Effectively managing log data is critical to ensuring observability, security, and performance within your environment. This section introduces key components and strategies that allow you to control how data flows through Graylog—from ingestion and enrichment to storage and retrieval.

This section of the documentation covers components that represent the key building blocks in Graylog's data management architecture. Together, they offer scalable and efficient ways to organize, route, process, and search your log data.

Graylog Data Node

Graylog Data Node simplifies the management of your search backend. It reduces operational complexity and enforces version compatibility and secure configuration.

The Data Node strengthens the security of Graylog’s data layer by managing certificatesand controlling cluster membership. It also ensures that the correct version of OpenSearch and its required extensions are installed to support full Graylog functionality.

Data Routing

Once logs have been ingested into Graylog, the process by which they are filtered, enriched, and routed to a destination is referred to as Data Routing. This process is fundamentally applied at the level of a stream and involves the application of various rules and filters to move data where you want it to go.

Streams

Ingested logs are assigned to specific streams, which are the mechanism for moving logs through and outside of Graylog. You can additionally establish pipeline rules to determine which log messages are routed to which stream. You can also have multiple streams that receive the same log data, allowing you to have different views and rules for the same subset of information.

Pipelines

Pipelines provide a flexible way to transform and enrich messages after they are routed into streams. A pipeline is a sequence of processing stages through which messages pass. Each stage can apply one or more pipeline rules consisting of various functions to perform specific operations on the log messages, such as filtering, transforming, or routing. Pipeline rules can be built using the rule builder function in the Graylog interface.

Destinations

Once logs have been channeled into streams and pipeline rules are applied, you can then route logs into three specific destinations:

Using specific filter rules, Data Routing allows you to route logs into one or multiple destinations based on the filters applied to the log data.

Data Lakes

This is a Graylog Enterprise feature. A valid Graylog Enterprise license is required.

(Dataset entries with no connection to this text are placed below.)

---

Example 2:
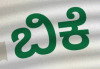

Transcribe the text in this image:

ಬಿಕೆ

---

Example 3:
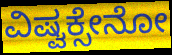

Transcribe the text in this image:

ವಿಷ್ವಕ್ಸೇನೋ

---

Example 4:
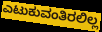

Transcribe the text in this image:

ಎಟುಕುವಂತಿರಲಿಲ್ಲ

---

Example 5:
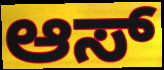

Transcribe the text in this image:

ಆಸ್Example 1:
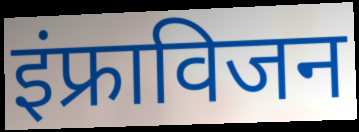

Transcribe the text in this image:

इंफ्राविजन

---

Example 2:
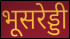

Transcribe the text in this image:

भूसरेड्डी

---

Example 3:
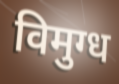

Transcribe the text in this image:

विमुग्ध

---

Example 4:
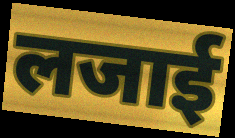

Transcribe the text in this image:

लजाई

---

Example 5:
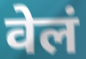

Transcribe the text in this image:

वेलं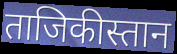
ताजिकीस्तानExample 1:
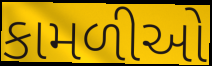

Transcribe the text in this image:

કામળીઓ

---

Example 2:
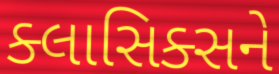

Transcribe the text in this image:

ક્લાસિક્સને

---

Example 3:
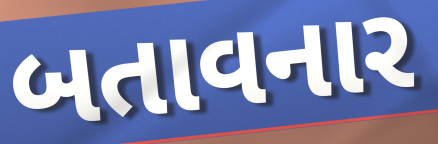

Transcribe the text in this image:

બતાવનાર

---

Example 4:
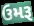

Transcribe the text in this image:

ઉમરૂ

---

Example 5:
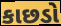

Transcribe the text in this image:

કાછડો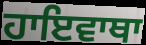
ਹਾਇਵਾਥਾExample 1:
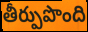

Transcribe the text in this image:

తీర్పుపొంది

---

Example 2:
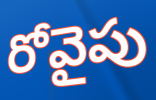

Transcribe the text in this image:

రోవైపు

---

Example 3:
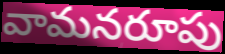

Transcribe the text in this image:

వామనరూపు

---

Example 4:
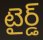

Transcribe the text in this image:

టైర్డ్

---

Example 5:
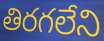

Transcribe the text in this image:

తిరగలేని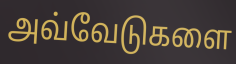
அவ்வேடுகளைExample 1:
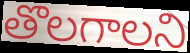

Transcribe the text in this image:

తొలగాలని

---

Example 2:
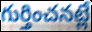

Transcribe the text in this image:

గుర్తించనట్లే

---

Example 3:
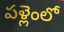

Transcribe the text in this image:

పళ్లెంలో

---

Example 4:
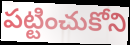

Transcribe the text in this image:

పట్టించుకోని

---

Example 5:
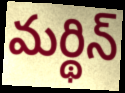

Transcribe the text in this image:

మర్థిన్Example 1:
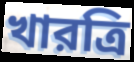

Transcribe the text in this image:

খারত্রি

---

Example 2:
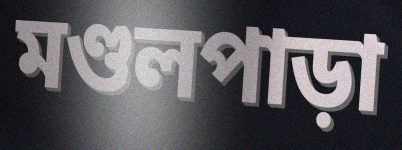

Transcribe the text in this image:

Data Lakes are centralized repositories that allow you to store large amounts of log data without the need to write this data to your search backend, like OpenSearch. This log data is compressed for storage and may be retrieved in future so that the data can be used for search and analytics. Additionally, Data Lakes may use either an Amazon S3 bucket or network storage as a Data Lake backend.

Index Model

Data from a stream can also be directly written to one or more indices. The Graylog index model allows you to apply configurations to index sets, which are predetermined collections of indices. This process allows you to manage the lifecycle of indices, including rotation and retention, what storage backend is utilized, and when indices are archived (if desired).

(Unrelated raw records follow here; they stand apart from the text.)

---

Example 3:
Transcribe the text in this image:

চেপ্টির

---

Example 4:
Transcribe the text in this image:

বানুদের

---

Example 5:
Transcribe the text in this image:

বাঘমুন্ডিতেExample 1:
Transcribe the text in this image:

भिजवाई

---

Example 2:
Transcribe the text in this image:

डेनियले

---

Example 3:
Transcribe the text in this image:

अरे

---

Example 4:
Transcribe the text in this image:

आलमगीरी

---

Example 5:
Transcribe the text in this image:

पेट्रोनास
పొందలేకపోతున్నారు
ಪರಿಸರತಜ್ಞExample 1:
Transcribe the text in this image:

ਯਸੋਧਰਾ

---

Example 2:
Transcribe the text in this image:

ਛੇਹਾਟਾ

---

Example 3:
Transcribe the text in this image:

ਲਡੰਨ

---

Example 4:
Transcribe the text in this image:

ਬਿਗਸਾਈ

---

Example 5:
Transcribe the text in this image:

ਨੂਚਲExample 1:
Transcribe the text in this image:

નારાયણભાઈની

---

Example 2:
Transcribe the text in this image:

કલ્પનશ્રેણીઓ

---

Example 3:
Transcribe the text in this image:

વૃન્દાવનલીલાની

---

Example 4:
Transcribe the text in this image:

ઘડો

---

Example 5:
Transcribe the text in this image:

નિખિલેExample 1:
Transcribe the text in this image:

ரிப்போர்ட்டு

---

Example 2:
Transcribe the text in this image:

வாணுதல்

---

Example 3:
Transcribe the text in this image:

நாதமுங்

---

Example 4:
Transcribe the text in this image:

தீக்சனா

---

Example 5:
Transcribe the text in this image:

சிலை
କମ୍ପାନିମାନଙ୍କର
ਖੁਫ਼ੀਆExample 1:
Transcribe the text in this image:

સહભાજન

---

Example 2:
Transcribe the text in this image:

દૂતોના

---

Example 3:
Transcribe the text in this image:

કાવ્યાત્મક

You can also apply index set templates with predefined configuration settings that meet your desired performance and maintenance costs. These templates and all configuration settings for index sets are based on the different data tiers offered by Graylog depending on your specific performance parameters.

Outputs

An output is a mechanism that allows Graylog to send logs to external systems or destinations, like a specific database or another Graylog instance, after they have been collected. Graylog instances with an Enterprise license may also make use of the Enterprise Output Framework, which enables you to forward messages to external systems via a structured approach that can make use of additional pipeline rules to filter and enrich the log data.